Output files are written to output_path with naming format: SOURCE-GEO.jsonl

Example: icij-malta.jsonl, open_sanctions-iran.jsonl

Updating Statistics Spreadsheet

After extracting records, update the statistics spreadsheet:

cd src

# Update stats for all JSONL files in a directory
python3 get_cord_stats.py <directory_or_glob_pattern>

# Examples:
python3 get_cord_stats.py ../output
python3 get_cord_stats.py "../output/icij-*.jsonl"

The script:

  1. Reads each JSONL file (expects SOURCE-GEO.jsonl naming format)
  2. Counts records and features by type
  3. Updates or inserts rows in _CORD_STATS.xlsx (must exist in the target directory)
  4. Sets LAST_UPDATED timestamp for changed rows
  5. Creates a .bak backup before saving

Statistics Spreadsheet Format

The _CORD_STATS.xlsx file tracks extraction results with these columns:

Column Description
LAST_UPDATED Timestamp of last update
SOURCE Source code (e.g., icij, open_sanctions)
GEO Geographic region (e.g., malta, iran)
RECORD_COUNT Total records extracted
PERSON_COUNT Records with RECORD_TYPE=PERSON
ORGANIZATION_COUNT Records with RECORD_TYPE=ORGANIZATION
*_FEATURES Count of each feature type (NAME, ADDRESS, PHONE, etc.)

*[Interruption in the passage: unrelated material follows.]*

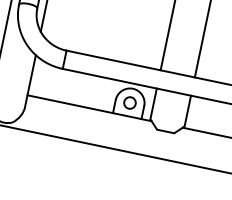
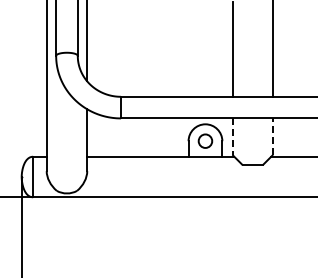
line: (153, 104) -> (232, 137), solid -> dashed
line: (188, 111) -> (273, 136), solid -> dashed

A sample template is provided at samples/_CORD_STATS.xlsx.

Workflow Example

# 1. Configure source files and target geos in geo_extractor_config.json

# 2. Extract records for specific sources and geos
cd src
python3 geo_extractor.py icij malta moscow singapore
python3 geo_extractor.py open_sanctions iran iraq

# 3. Update statistics spreadsheet
python3 get_cord_stats.py ../output

# 4. Review results in ../output/_CORD_STATS.xlsx

File Structure

geo-extractor/
├── src/
│   ├── geo_extractor.py           # Main extraction script
│   ├── geo_extractor_config.json  # Configuration file
│   ├── get_cord_stats.py          # Statistics collection script
│   ├── json2attribute.py          # JSON record parser
│   └── sz_default_config.json     # Senzing attribute definitions
├── samples/
│   └── _CORD_STATS.xlsx           # Sample statistics template
├── sources/                        # Source JSONL files (not included)
└── output/                         # Extracted output files

License

Apache-2.0